**Exercise objective**: Rewrite only the stretch of the records from the line containing "right knee: (734, 369, 3)" through the line containing "left elbow: (718, 342, -8)", keeping each point name. Add 10 to every number in each point's pixel coordinates and depth value.

START Provided entries

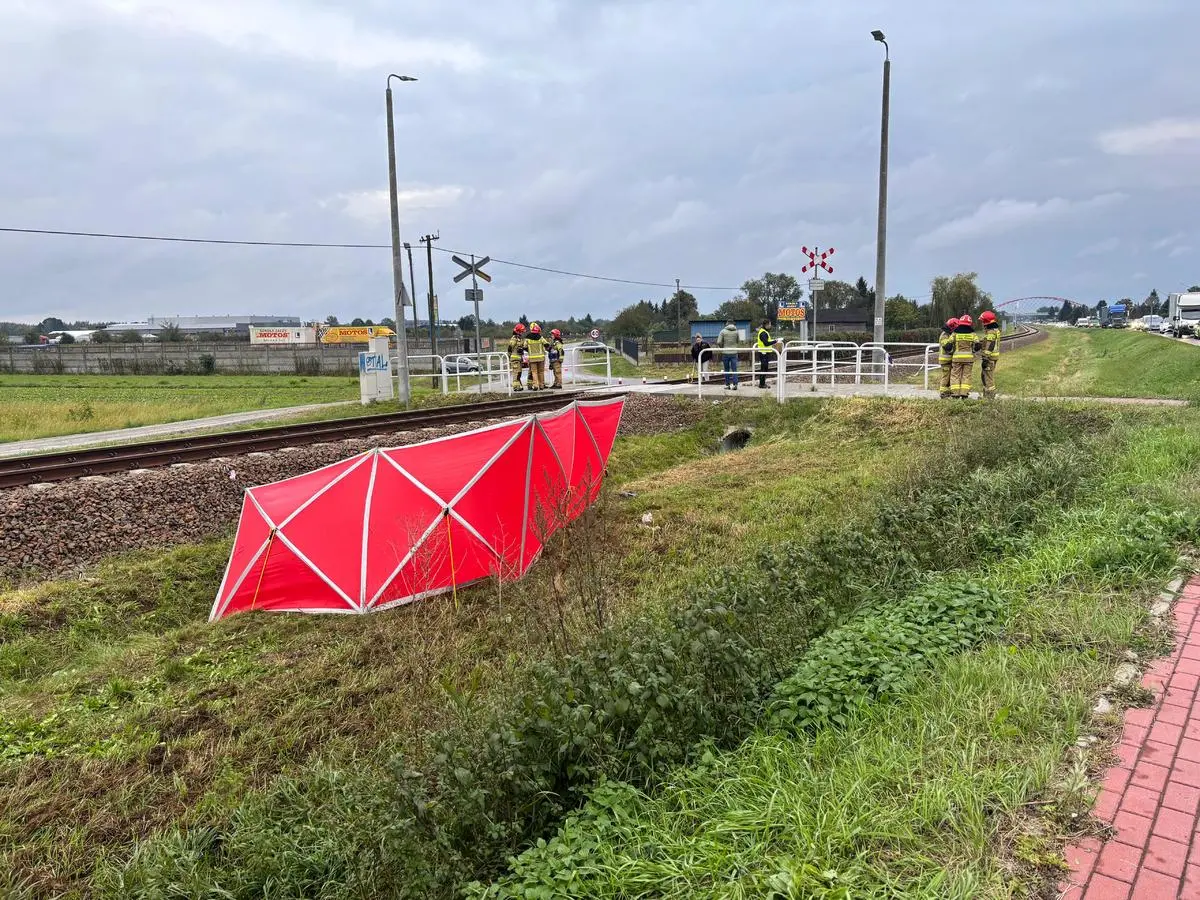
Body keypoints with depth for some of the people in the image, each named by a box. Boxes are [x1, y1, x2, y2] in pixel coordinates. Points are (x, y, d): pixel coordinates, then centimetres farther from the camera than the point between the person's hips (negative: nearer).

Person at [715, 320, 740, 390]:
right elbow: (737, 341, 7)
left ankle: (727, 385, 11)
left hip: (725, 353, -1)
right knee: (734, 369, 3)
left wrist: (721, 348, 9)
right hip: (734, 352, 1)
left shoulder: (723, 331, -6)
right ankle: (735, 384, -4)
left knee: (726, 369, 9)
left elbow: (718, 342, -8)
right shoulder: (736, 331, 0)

END Provided entries
START Provided entries

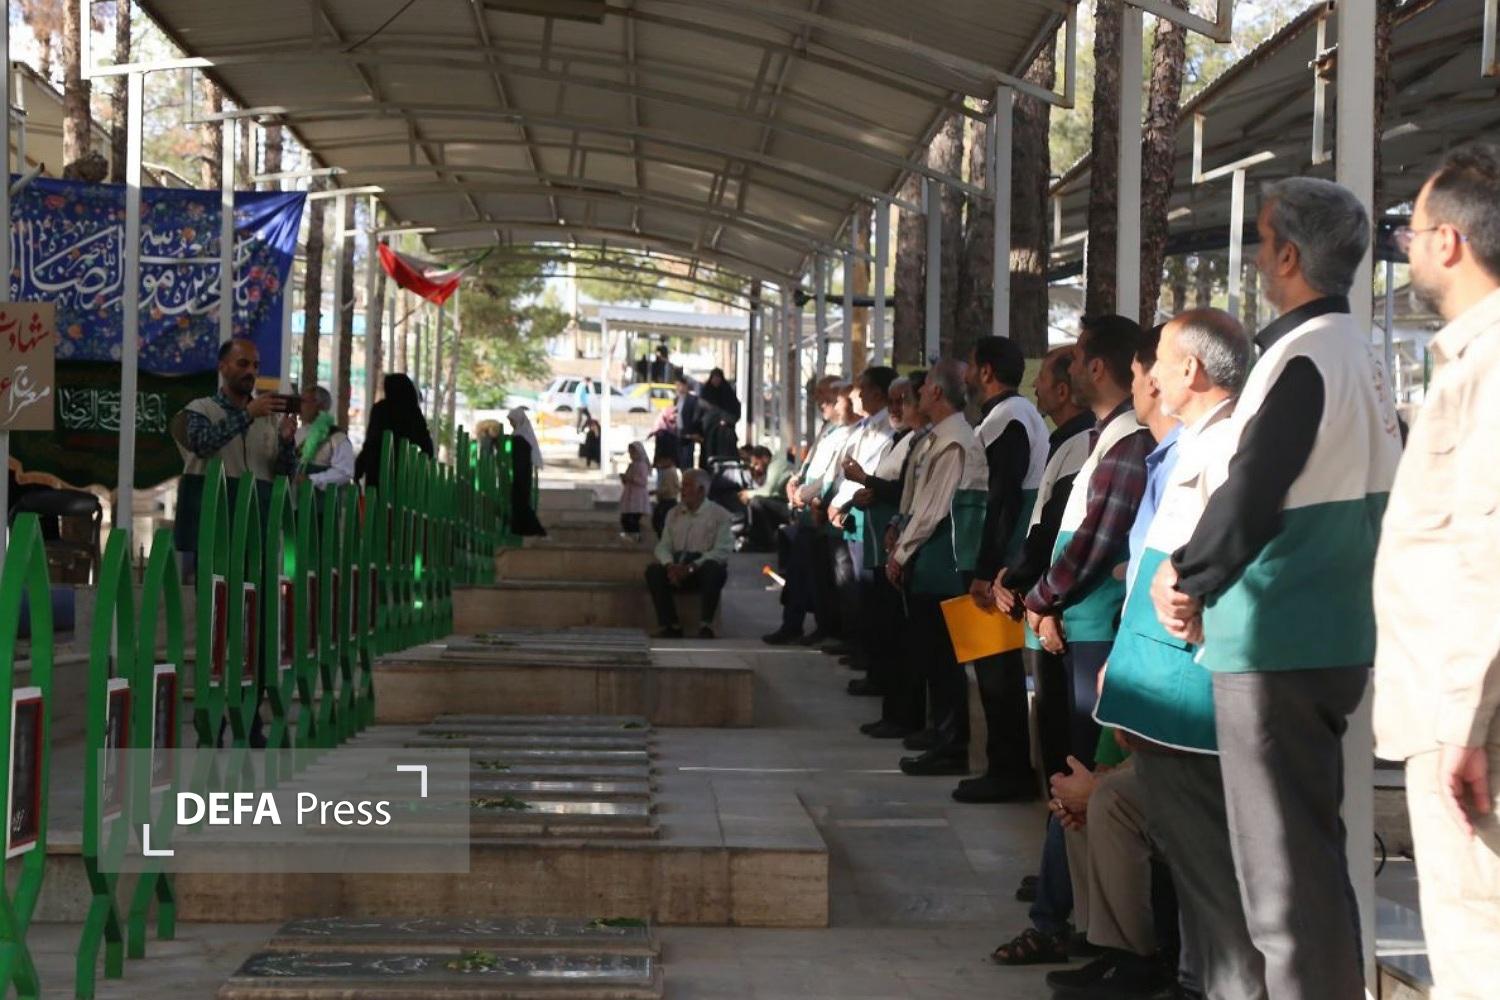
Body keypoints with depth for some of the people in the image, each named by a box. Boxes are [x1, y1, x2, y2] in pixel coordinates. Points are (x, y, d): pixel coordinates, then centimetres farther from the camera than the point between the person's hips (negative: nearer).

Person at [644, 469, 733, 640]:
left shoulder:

END Provided entries
START Provided entries

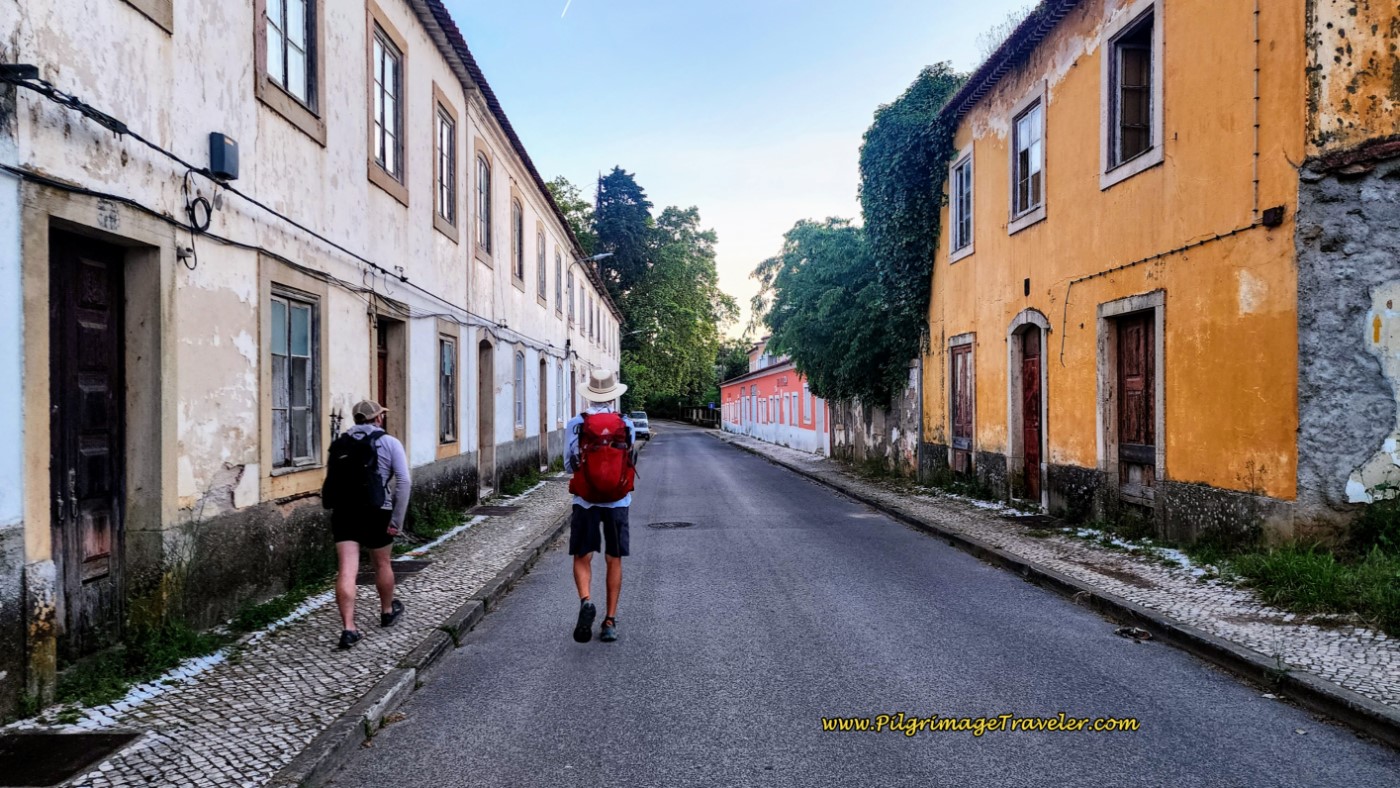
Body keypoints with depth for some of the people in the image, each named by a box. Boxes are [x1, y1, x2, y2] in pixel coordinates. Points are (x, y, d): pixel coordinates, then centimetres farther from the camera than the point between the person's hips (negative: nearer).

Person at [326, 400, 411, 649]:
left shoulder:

END Provided entries

**Solution**:
right knee: (744, 379, 13)
left wrist: (731, 358, 19)
right hip: (744, 362, 11)
left shoulder: (733, 341, 4)
right ankle: (745, 394, 6)
left knee: (736, 379, 19)
left elbow: (728, 352, 2)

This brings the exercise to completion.